L'art à la cour de Bourgogne
Le mécénat de Philippe le hardi et Jean sans Peur et l'art en Bourgogne (1360 - 1420)
L’année 2004 sera l’occasion de célébrer à Dijon le sixième centenaire de la disparition de Philippe le Hardi, frère de Charles V, premier duc de Bourgogne de la maison de Valois (1342-1404). Cet anniversaire, ainsi que l’achèvement de la restauration du Puits de Moïse en juin 2003, invite à célébrer le mécénat des deux premiers ducs de Bourgogne, à revenir sur l’exceptionnelle personnalité artistique de Claus Sluter et à proposer une synthèse sur l’art en Bourgogne entre les années 1360-1420.

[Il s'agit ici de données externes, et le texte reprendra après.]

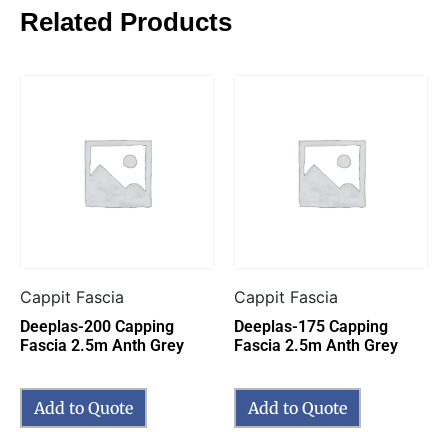
Related Products
Cappit Fascia
Cappit Fascia
Deeplas-200 Capping
Deeplas-175 Capping
Fascia 2.5m Anth Grey
Fascia 2.5m Anth Grey
Add to Quote
Add to Quote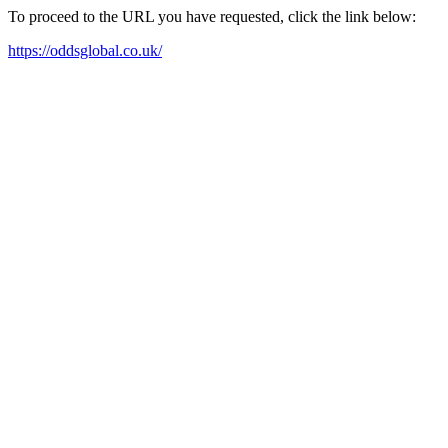
To proceed to the URL you have requested, click the link below:
https://oddsglobal.co.uk/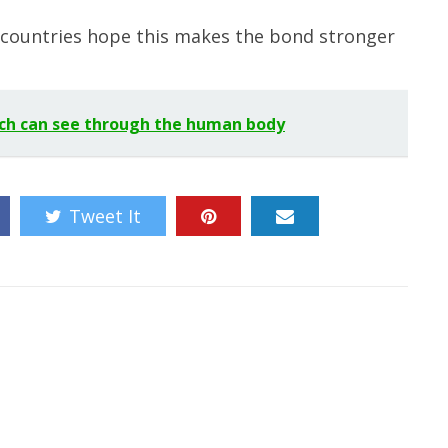
 countries hope this makes the bond stronger
ch can see through the human body
Tweet It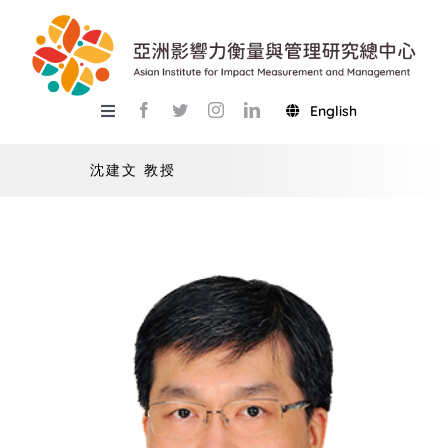
Skip
to
content
English
Toggle
Navigation
關於總中心
沈建文 教授
研究
產學服務
教學
活動
USR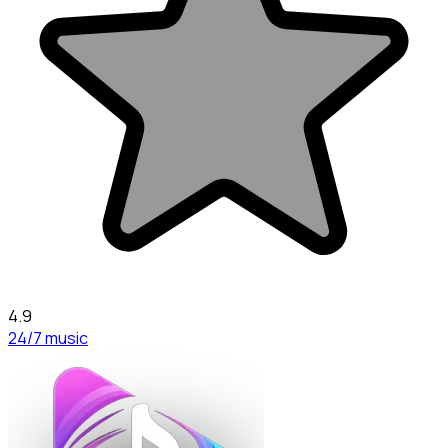
4.9
24/7 music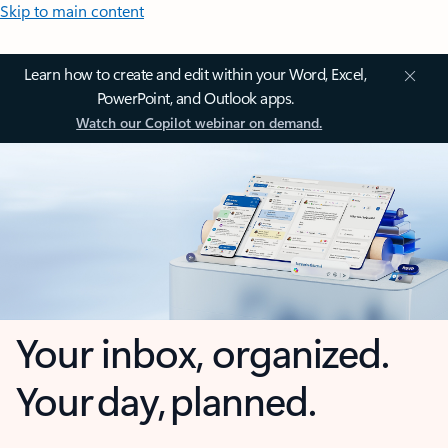
Skip to main content
Learn how to create and edit within your Word, Excel,
PowerPoint, and Outlook apps.
Watch our Copilot webinar on demand.
Your inbox, organized.
Your day, planned.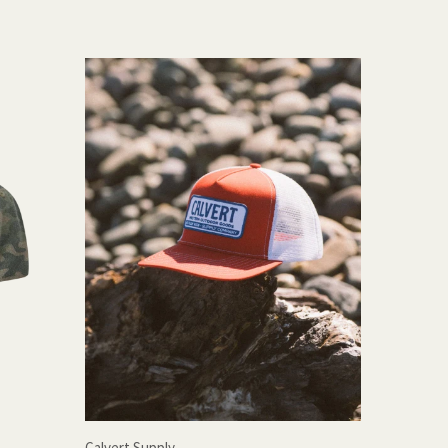
Calvert Supply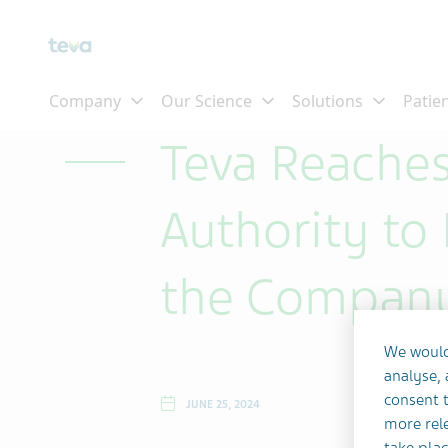
Skip To Main Content
Teva Reaches
Authority to 
the Company
We would
analyse,
consent t
JUNE 25, 2024
more rele
take plac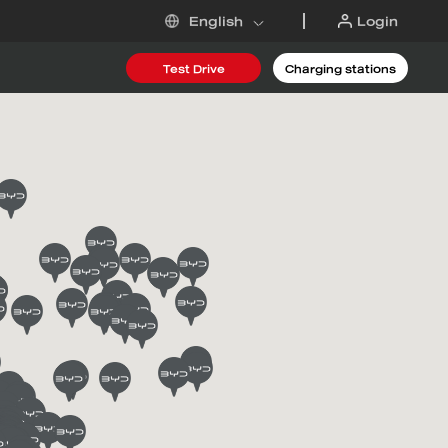
Login
English
Test Drive
Charging stations
 DM-i
6
Request an offer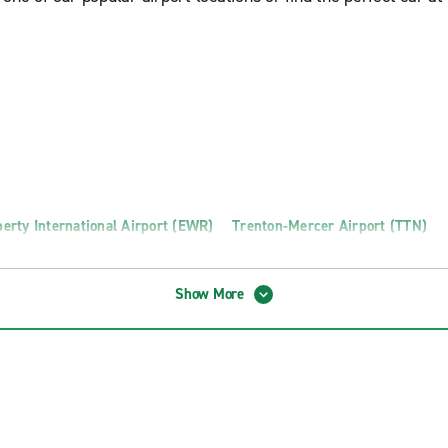
erty International Airport (EWR)
Trenton-Mercer Airport (TTN)
Show More
n Truck Rental
Toms River Truck Rental
o Truck Rental
Wayne Truck Rental
otics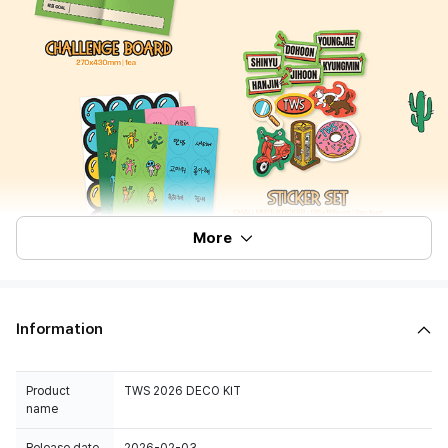
More
Information
Product
TWS 2026 DECO KIT
name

Une exposition d’envergure internationale est organisée par le musée des Beaux-Arts de Dijon et le Cleveland Museum of Art. Ce partenariat du musée des Beaux-Arts de Dijon avec ce musée américain s’impose en raison de la qualité de sa collection d’oeuvres médiévales françaises, qui comprend en particulier quatre pleurants des tombeaux des ducs de Bourgogne et un tableau provenant de la chartreuse de Champmol.
LE CONTENU DE L’EXPOSITION DE DIJON-CLEVELAND
Le prince des fleurs de lis et l’héritière du comté de Flandre
Une introduction documentaire permettra d’évoquer la personnalité et les goûts des trois frères de Philippe le Hardi, Charles V (+1380), Louis d’Anjou (+ 1384), et Jean de Berry (+1416) et de ses neveux Charles VI (+1422) et Louis d’Orléans (+ 1407), de mesurer les influences réciproques entre les différentes cours et l’importance du milieu artistique parisien.
Beaucoup d’artistes flamands étaient venus travailler à Paris au cours du XIVe siècle. Le mariage de Philippe le Hardi avec Marguerite de Flandre fut l’occasion d’intensifier ces contacts entre la France et les Pays Bas.
L’importance du milieu artistique flamand, travaillant en Flandre pour le comte Louis de Mâle, beau-père de Philippe le Hardi, puis pour ce dernier en Bourgogne, sera souligné, afin de replacer les oeuvres réalisées pour en Bourgogne dans ce contexte des échanges entre les cours princières de Flandre et de France.
Le mécénat de Philippe le Hardi et de Jean sans Peur
L’exposition sera l’occasion de réunir les oeuvres qui peuvent être directement rattachées aux ducs Philippe le Hardi et Jean sans Peur et à leurs épouses. Autour des oeuvres de petites dimensions, manuscrits, peintures, orfèvrerie, illustrant leur goût pour la préciosité et le faste, on évoquera les résidences des ducs de Bourgogne, à Paris, en Bourgogne et dans leurs domaines septentrionaux, ainsi que leurs fondations pieuses.
La chartreuse de Champmol, foyer artistique des années 1400
Au premier plan se situera bien sûr la chartreuse de Champmol, qui est l'un des chantiers artistiques les plus prestigieux et les mieux documentés des années 1400. Malgré les destructions opérées avant et pendant la Révolution, les sculptures de Claus Sluter et de son atelier, les peintures de Jean de Beaumetz, Melchior Broederlam et Jean Malouel, sont conservées en assez grand nombre, sur place, au musée des Beaux-Arts de Dijon et dans bien des musées de par le monde. Elles s’imposent par leur exceptionnelle qualité. On tentera donc de rassembler à nouveau les chefs-d’oeuvre dispersés de Champmol.
L’art en Bourgogne de 1360 à 1420
On étudiera ensuite la commande artistique en Bourgogne, afin de voir comment les réalisations des ducs ont pu être un stimulant pour leur entourage, pour la noblesse, le clergé ou la bourgeoisie. On fera un état des connaissances actuelles sur la condition des artistes en Bourgogne, et on présentera un choix d’oeuvres évoquant leur production : l’école de sculpture qui prolonge l’oeuvre de Sluter, en particulier la personnalité de Claus de Werve ; et les peintures, dont très peu, malheureusement, nous sont parvenues.